§ Text segment
+---+

Data Version Control

v2.4.0 | Report Errata

docs development docs development

Data Versioning Tooling (DVC, Delta Lake, LakeFS)

Data versioning ensures that, for any model version, the organisation can retrieve the exact dataset used to train it. Without deliberate versioning, the data that trained last quarter’s model may have been silently overwritten by this quarter’s data pipeline. Three tools address this requirement with different architectural trade-offs.

DVC (Data Version Control) works alongside Git. The dataset is stored in remote storage (S3, GCS, Azure Blob), and DVC creates a small metadata file in the Git repository recording the storage location, content hash, and version. Checking out a Git commit allows DVC to retrieve the corresponding dataset. DVC fits into existing Git workflows and is the most widely adopted option, though it tracks whole files, meaning even small changes require storing a complete new copy.

Delta Lake, built on Apache Spark, provides ACID transactions on data lakes with time-travel capability for querying historical versions. It handles incremental changes efficiently but depends on the Spark ecosystem. LakeFS provides Git-like semantics (branches, commits, merges) directly on object storage, working with any S3-compatible tool. All three tools must support the ten-year retention requirement under Article 18, which has infrastructure implications: durable storage, surviving access credentials, and budgeted storage costs for a decade.

Key outputs

Selected data versioning tool with deployment configuration
Integration with the code repository (cross-referencing data versions to Git commits)
Ten-year retention infrastructure (long-term storage, lifecycle policies)
Module 4 and Module 10 AISDP documentation

Dataset Manifest per Version (Count, Schema, Hash, Creator, Transformations)

Each dataset version must be accompanied by a manifest that records the essential metadata needed for traceability and reproducibility. The manifest serves as the dataset’s identity card, enabling the organisation to verify that the correct dataset was used for a given training run and to detect any unauthorised modifications.

The manifest records the version identifier, the creation date, the creator’s identity, the record count, the column schema (field names, types, and formats), the SHA-256 content hash of each data file, the source description, and any transformations applied since the previous version. The content hash is particularly important: it provides a tamper-evident fingerprint that can be verified at any future point to confirm the dataset has not been altered.

+---+

Figure understanding tasks:
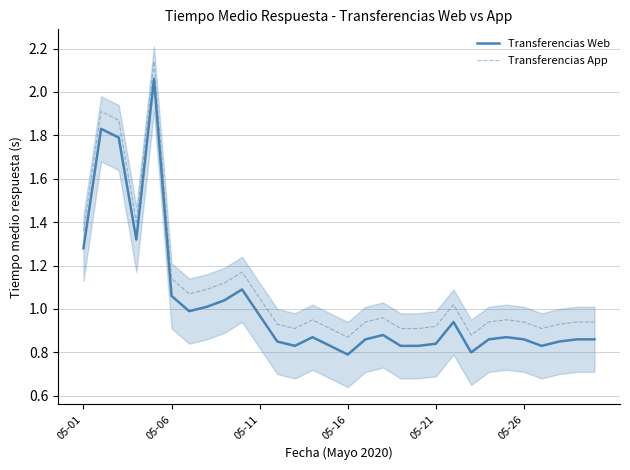

Reading left to right, list all the values displayed in this chart.

Transferencias Web: 1.3	1.8	1.8	1.3	2.1	1.1	1.0	1.0	1.0	1.1	1.0	0.8	0.8	0.9	0.8	0.8	0.9	0.9	0.8	0.8	0.8	0.9	0.8	0.9	0.9	0.9	0.8	0.8	0.9	0.9
Transferencias App: 1.4	1.9	1.9	1.4	2.1	1.1	1.1	1.1	1.1	1.2	1.1	0.9	0.9	0.9	0.9	0.9	0.9	1.0	0.9	0.9	0.9	1.0	0.9	0.9	0.9	0.9	0.9	0.9	0.9	0.9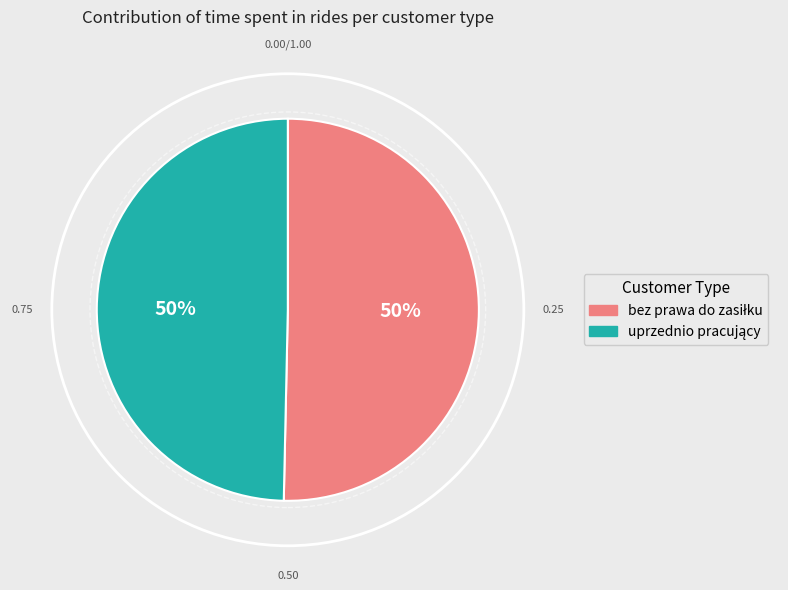

To the nearest percent, what is the average slice percentage?

50%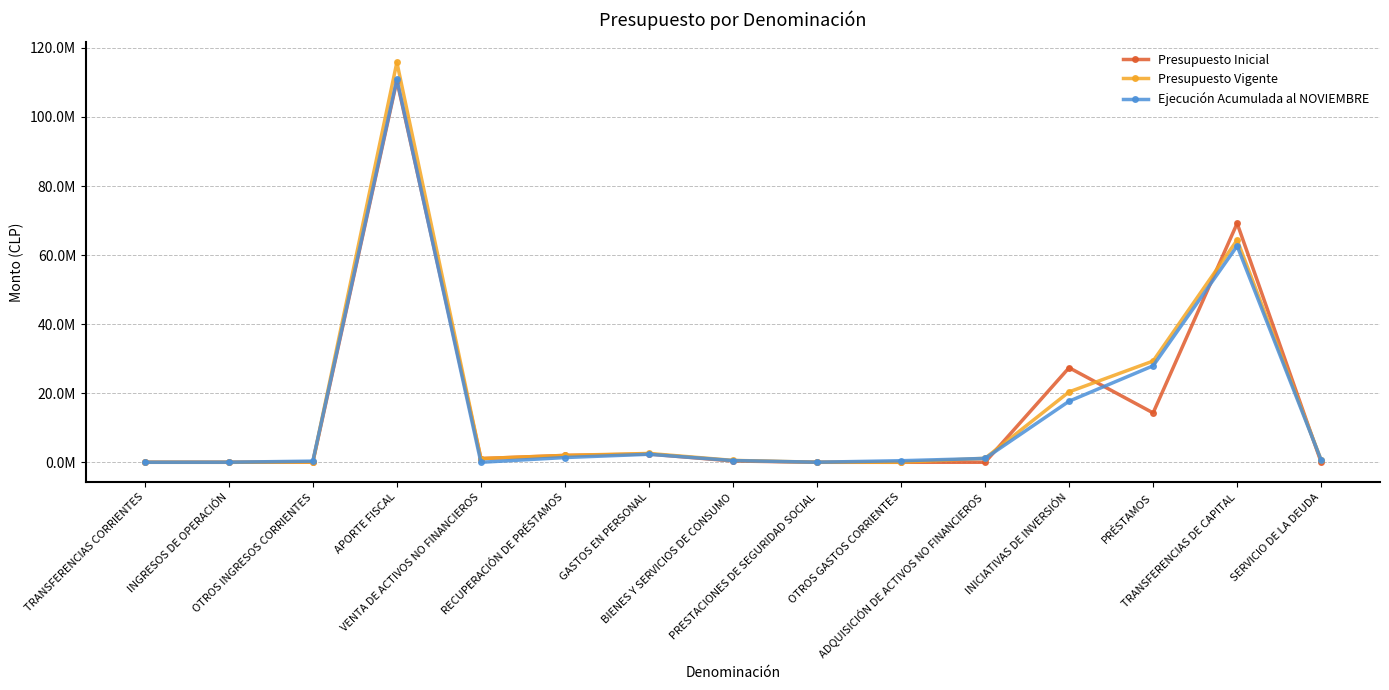

In Ejecución Acumulada al NOVIEMBRE, how many points are lower than both neighbors (excluding endpoints)?

2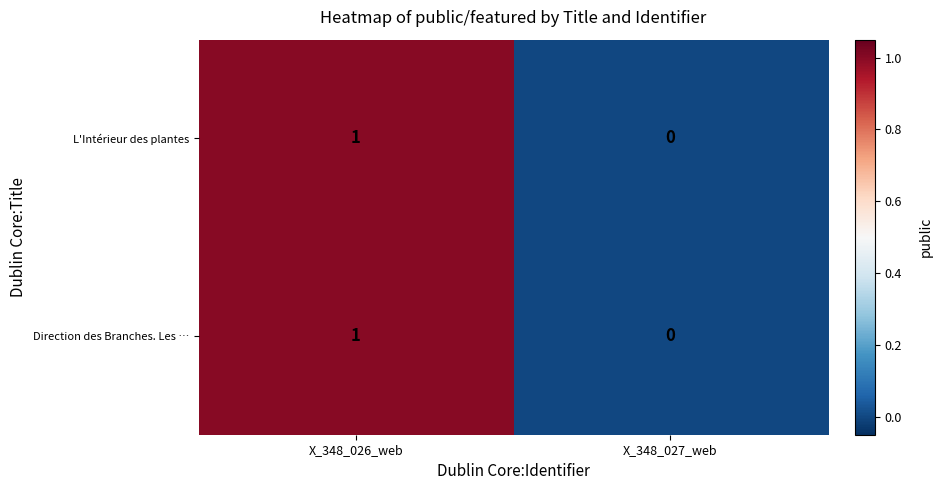

Reading left to right, extract all data points from this chart.

L'Intérieur des plantes: X_348_026_web=1	X_348_027_web=0
Direction des Branches. Les …: X_348_026_web=1	X_348_027_web=0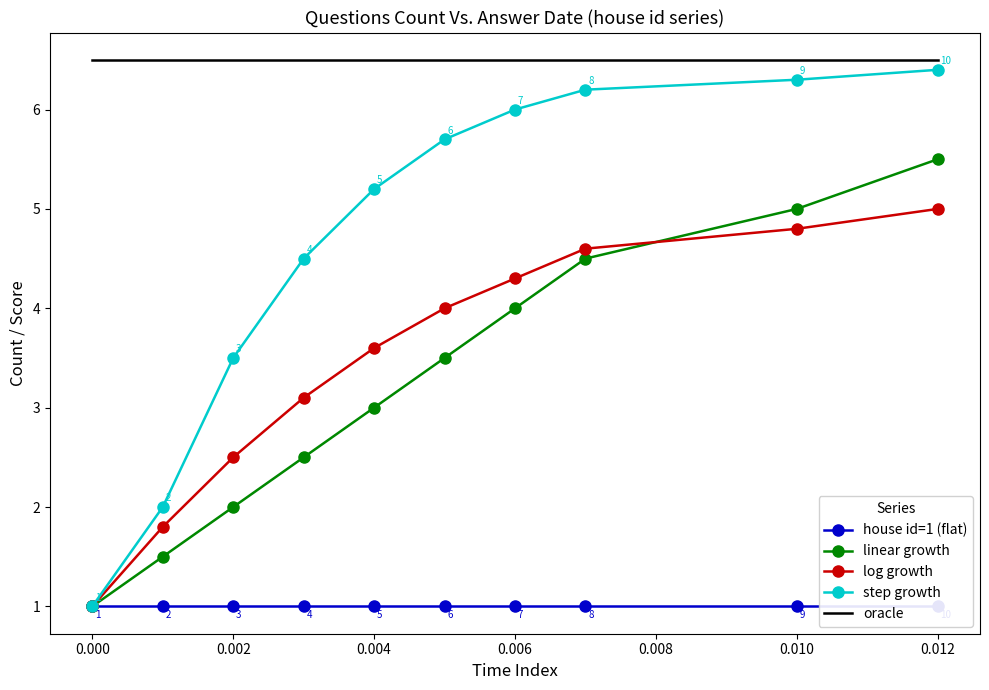

Is it true that log growth equals 2.8 at 0.012?

False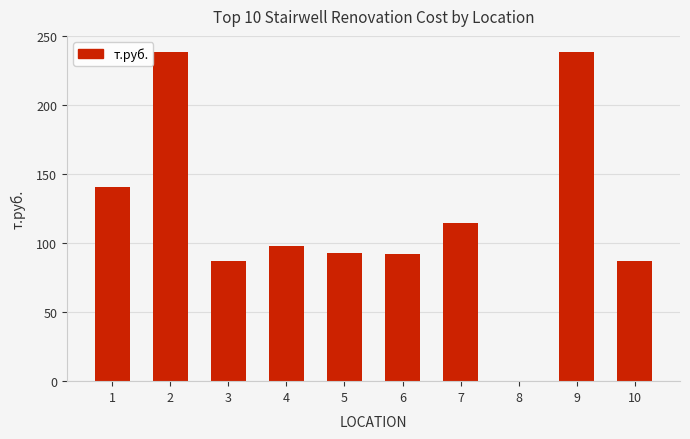

Where is the data nearest to the value 119?

7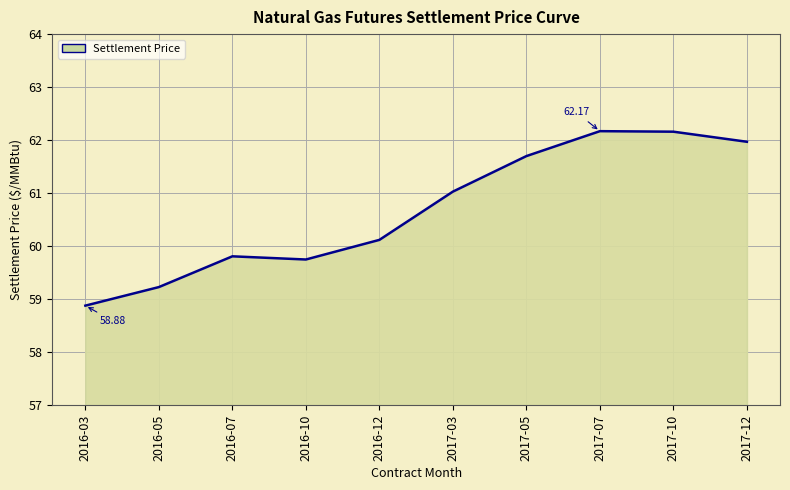

Reading left to right, transcribe all the data shown in this chart.

2016-03=58.9	2016-05=59.2	2016-07=59.8	2016-10=59.8	2016-12=60.1	2017-03=61.0	2017-05=61.7	2017-07=62.2	2017-10=62.2	2017-12=62.0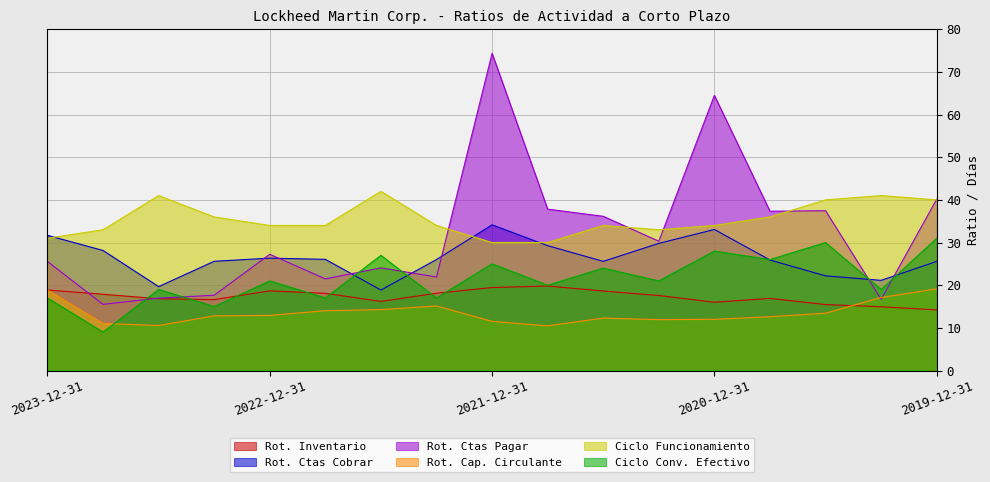

Which series has the largest total across all categories?

Ciclo Funcionamiento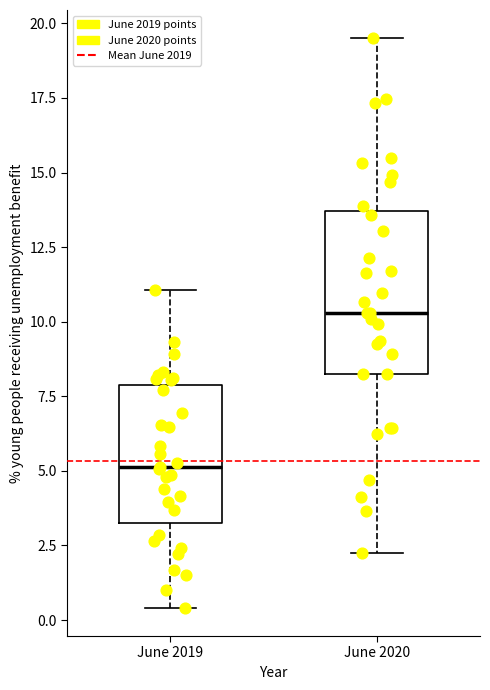

Which box has the highest median line?

June 2020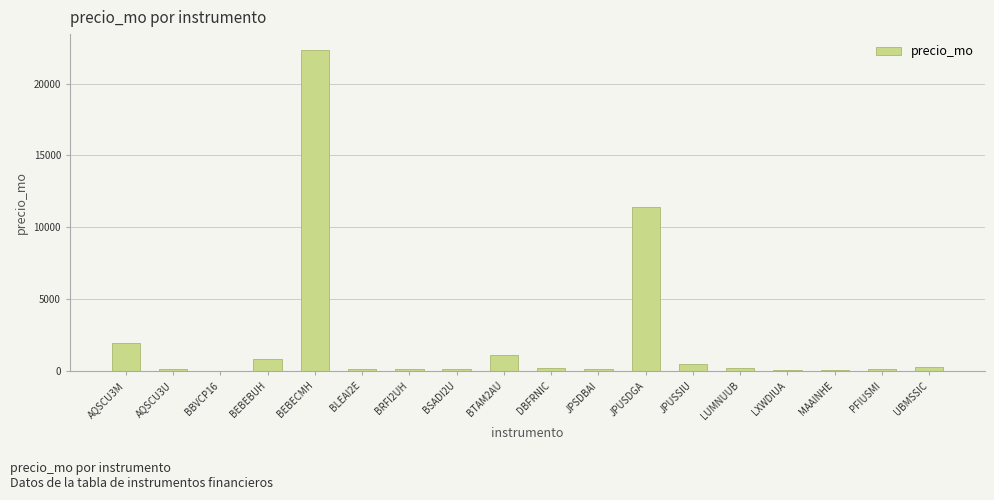

What is the greatest value displayed?

22318.2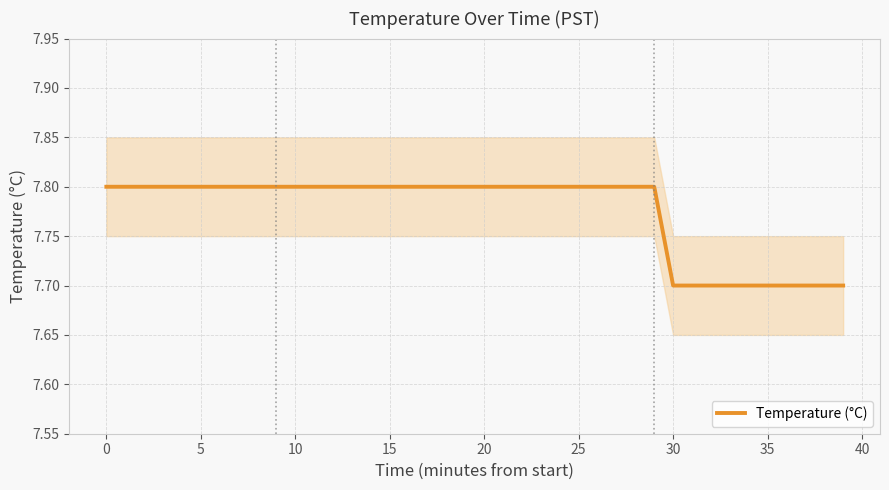

True or false: Temperature (°C) has a value of 7.7 at 35.

True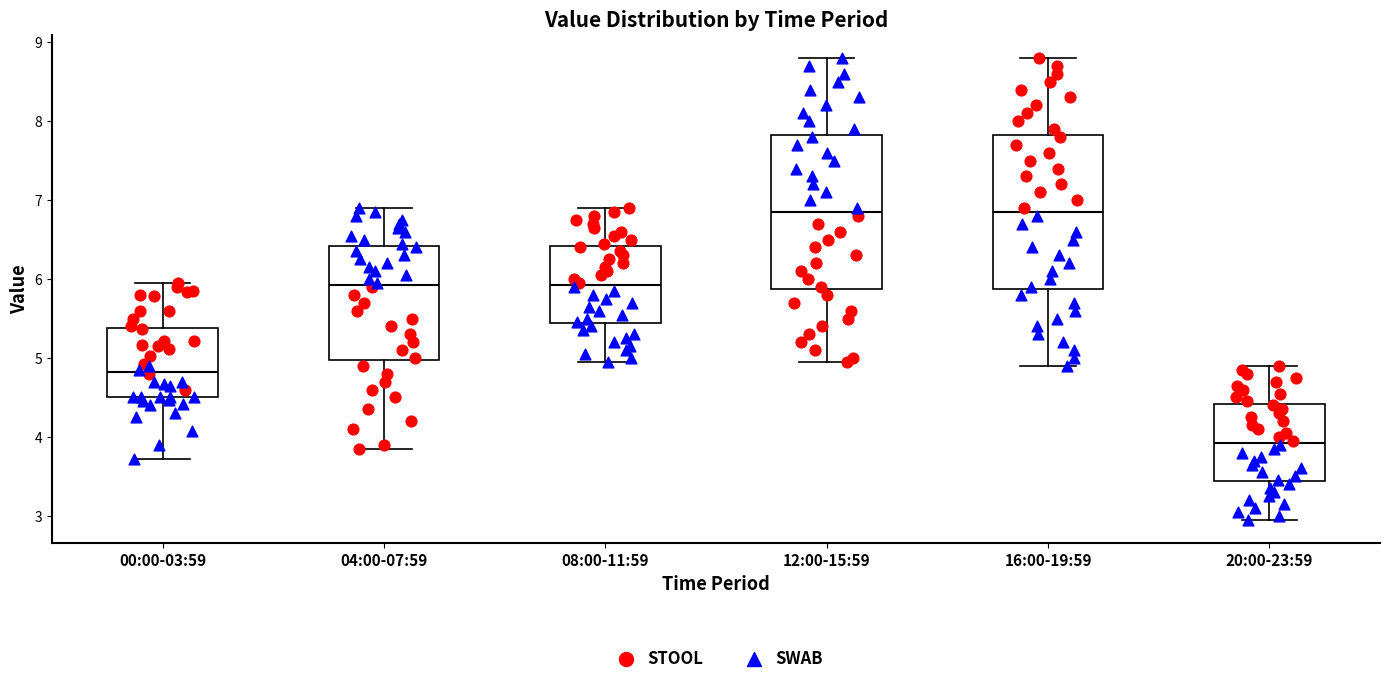

Reading left to right, transcribe this box plot: for each box, give where its median line is, the range the box spans, and where its two whiskers end, as read against the y-axis. The values are not printed on the chart, so give them approximately, as read against the axis.

00:00-03:59: median 4.8, box 4.5 to 5.4, whiskers 3.7 to 6.0
04:00-07:59: median 5.9, box 5.0 to 6.4, whiskers 3.9 to 6.9
08:00-11:59: median 5.9, box 5.4 to 6.4, whiskers 5.0 to 6.9
12:00-15:59: median 6.9, box 5.9 to 7.8, whiskers 5.0 to 8.8
16:00-19:59: median 6.9, box 5.9 to 7.8, whiskers 4.9 to 8.8
20:00-23:59: median 3.9, box 3.4 to 4.4, whiskers 3.0 to 4.9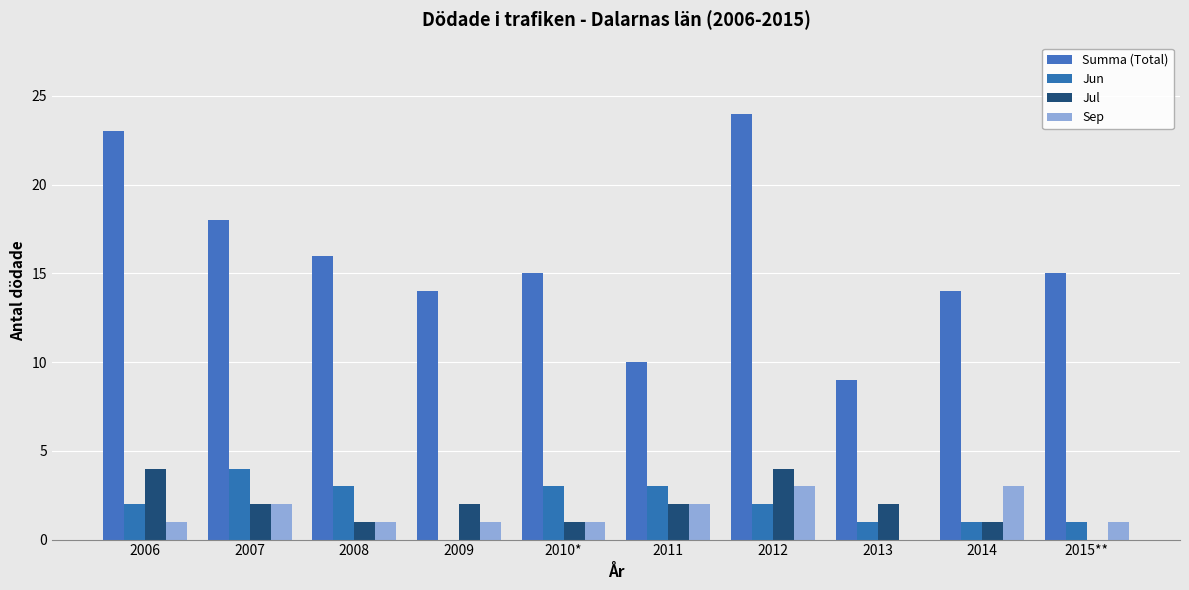

What is the value of the Jul bar at the 8th from the left?

2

+---+

§ Activity 1
According to the data versioning text, what does DVC create in the Git repository?
§ Activity 2
Change "lifecycle policies" to "archival policies" in the data versioning text, giving the part starting with "Selected data versioning" and going on through "Hash, Creator, Transformations)".

§ Your solution 1
A small metadata file recording the storage location, content hash, and version of the dataset.

§ Your solution 2
Selected data versioning tool with deployment configuration
Integration with the code repository (cross-referencing data versions to Git commits)
Ten-year retention infrastructure (long-term storage, archival policies)
Module 4 and Module 10 AISDP documentation

Dataset Manifest per Version (Count, Schema, Hash, Creator, Transformations)